As Reagan fell victim to Alzheimer's disease, and could no longer make public appearances, campaign signs reading, "WIN ONE FOR THE GIPPER" appeared at rallies for Bob Dole in 1996 and George W. Bush in 2000. Reagan died in 2004, and during Bush's re-election campaign, there were more "Gipper" signs than ever before. They still come up, every 4 years: For John McCain in 2008, for Mitt Romney in 2012, and for Donald Trump in 2016 and 2020.
Reagan's political career was built on many, many lies. The "Win one for the Gipper" story was the first. If the truth about Gipp had been widely known in 1966, when Reagan was making his 1st run for public office, for Governor of California, he might never have won an election. After all, the other movie people tended to remember him for was Bedtime for Bonzo, where he worked with a chimpanzee.
George Gipp was a real person, and he really was a great football player. But the thing everybody remembers about him almost certainly isn't true. But, like Reagan's campaign promises, Rockne's Gipper speech was a fraud -- or, as the actual Irish would say, it was blarney -- that worked very well.
*
November 10, 1928 was, like most college football days, a Saturday. There were no baseball games. The NHL season wouldn't start for another 5 days. The NBA wouldn't be founded for another 18 years. But there were NFL games played that day. Because Pennsylvania banned professional sports on Sunday until 1933, the Frankford Yellow Jackets played the Pottsville Maroons on this Saturday, and the Jackets won, 19-0 at Frankford Stadium in Northeast Philadelphia.
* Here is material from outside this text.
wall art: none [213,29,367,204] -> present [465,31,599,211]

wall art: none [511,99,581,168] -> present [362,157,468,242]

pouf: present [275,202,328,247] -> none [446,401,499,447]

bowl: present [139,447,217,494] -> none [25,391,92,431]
And there were other college football games played that day:
* Georgia Tech, 5-0, played Vanderbilt, 6-0, at Grant Field in Atlanta. Tech won, 19-7.
* The championship of the Big Six Conference, the league that would eventually become the Big Eight and 2/3rds of the Big XII, was decided when Nebraska renewed its rivalry with Oklahoma, and won 44-6 at Memorial Stadium in Norman, Oklahoma.
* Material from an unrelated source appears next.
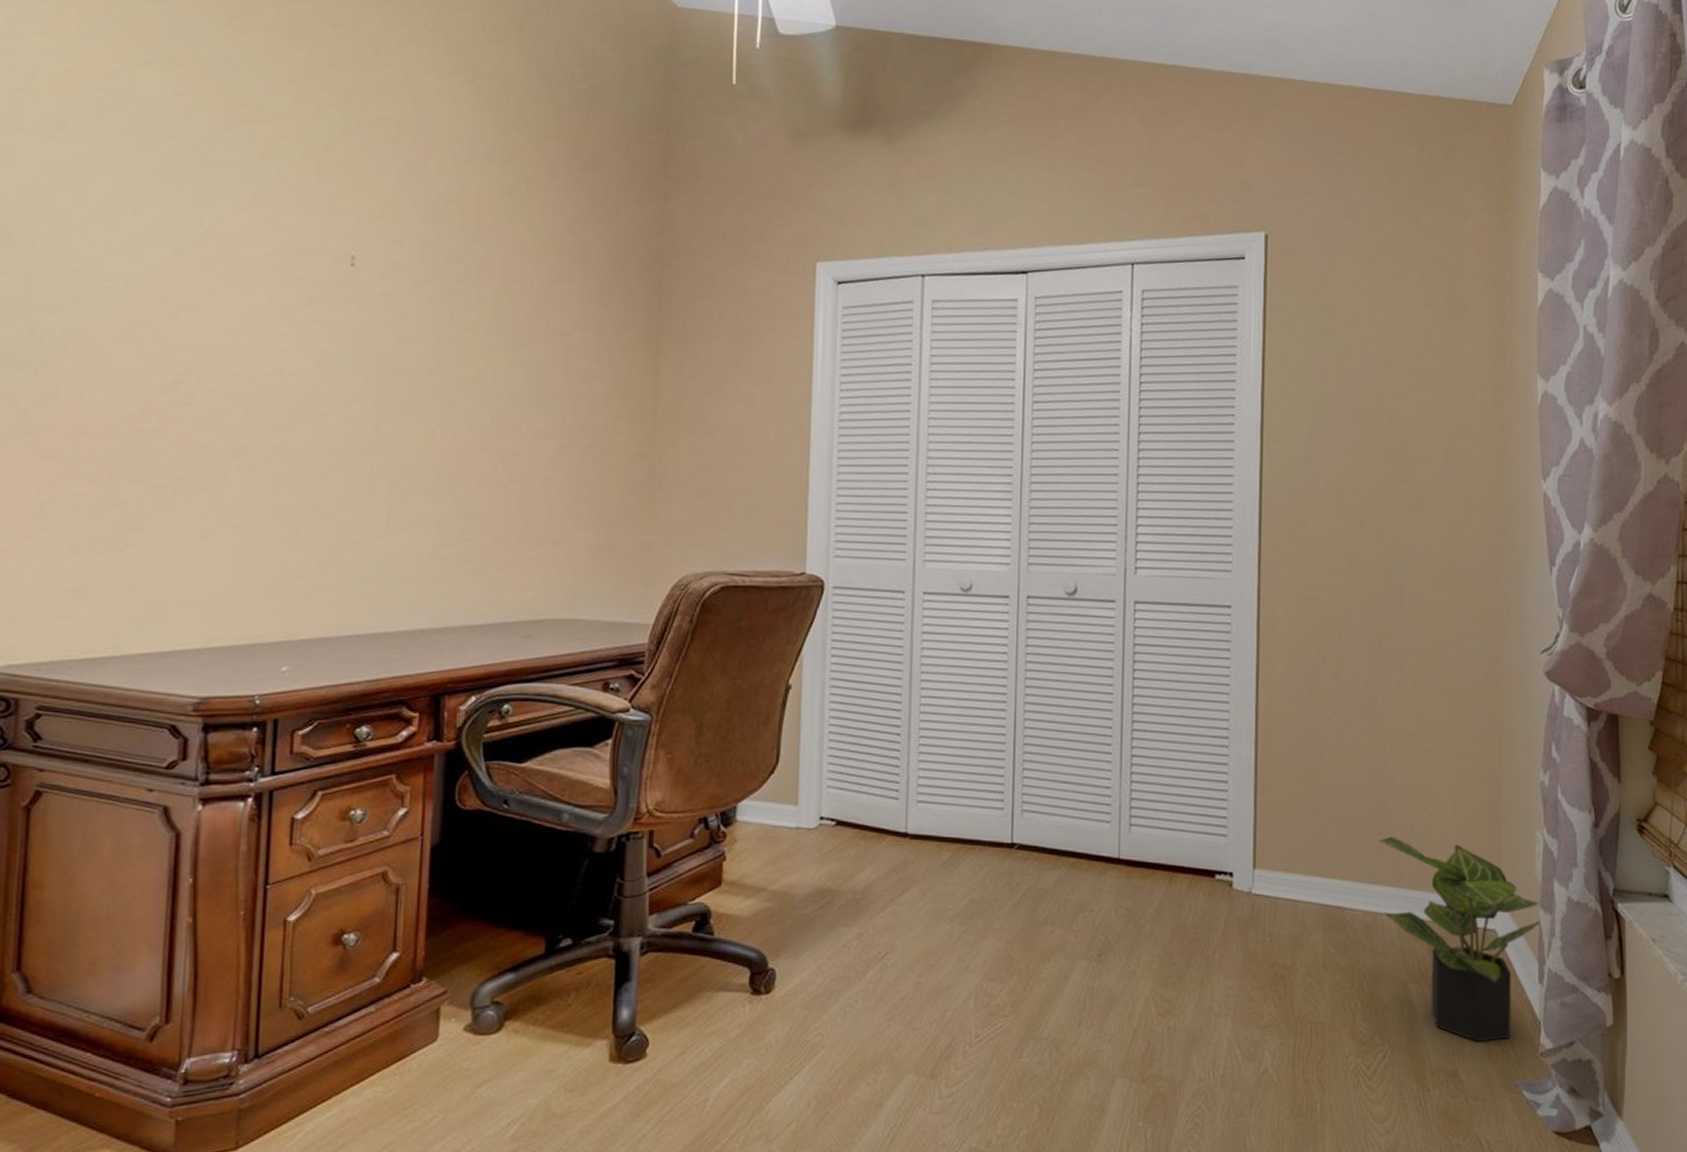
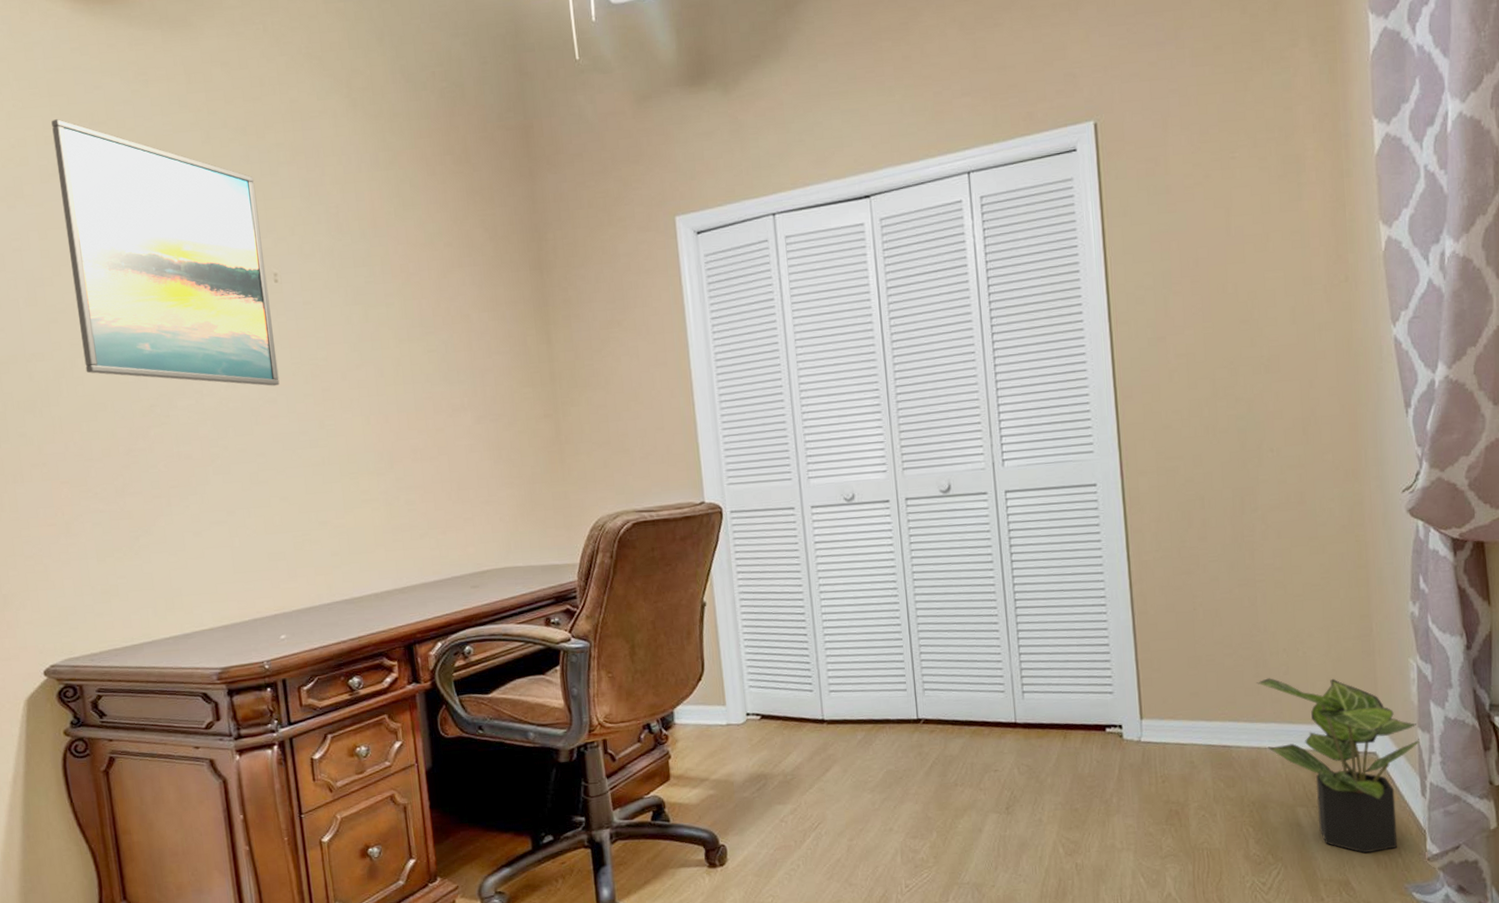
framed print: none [102,50,348,380] -> present [51,118,280,386]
* New York University defeated Alfred University of Alfred, in Western New York State, at Ohio Field in The Bronx.
* Fordham did not play on that day. Instead, they had an Armistice Day (Veterans Day) matinee 2 days later, against Boston College at Fenway Park. BC won, 19-7.
* Rutgers lost to Lafayette, 17-0 at Neilson Field in New Brunswick.
* And Princeton beat Washington & Lee University, 25-12 at Palmer Stadium in Princeton.